Le chef de la province de Donetsk, dans l’est de l’Ukraine, Pavlo Kyrylenko, a rapporté jeudi que les frappes russes de la veille avaient tué deux civils et en avaient blessé sept autres.

Les autorités soutenues par le Kremlin dans la région, illégalement annexée par Moscou en septembre, ont annoncé que la Russie avait pris le contrôle de 80 % de la ville de Marinka, considérée comme essentielle aux espoirs ukrainiens de reprendre la capitale régionale, Donetsk.

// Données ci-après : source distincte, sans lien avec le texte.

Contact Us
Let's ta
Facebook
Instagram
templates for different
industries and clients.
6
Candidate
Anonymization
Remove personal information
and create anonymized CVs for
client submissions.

Denis Pushilin, le chef régional par intérim installé à Moscou, a déclaré à la télévision d’État russe que «les combats se poursuivent dans les immeubles de grande hauteur».

À Avdiivka, à environ 10 kilomètres au nord de la ville russe de Donetsk, il y a eu deux frappes aériennes dans la nuit de mercredi, et une zone résidentielle a été la cible de tirs de roquettes jeudi matin. Des tirs d’artillerie périodiques à Vuhledar, situé au sud-ouest de Donetsk, ont endommagé trois maisons. À l’ouest de Donetsk, la ville de Kurakhove et deux villages ont essuyé des tirs, et une maison a été endommagée.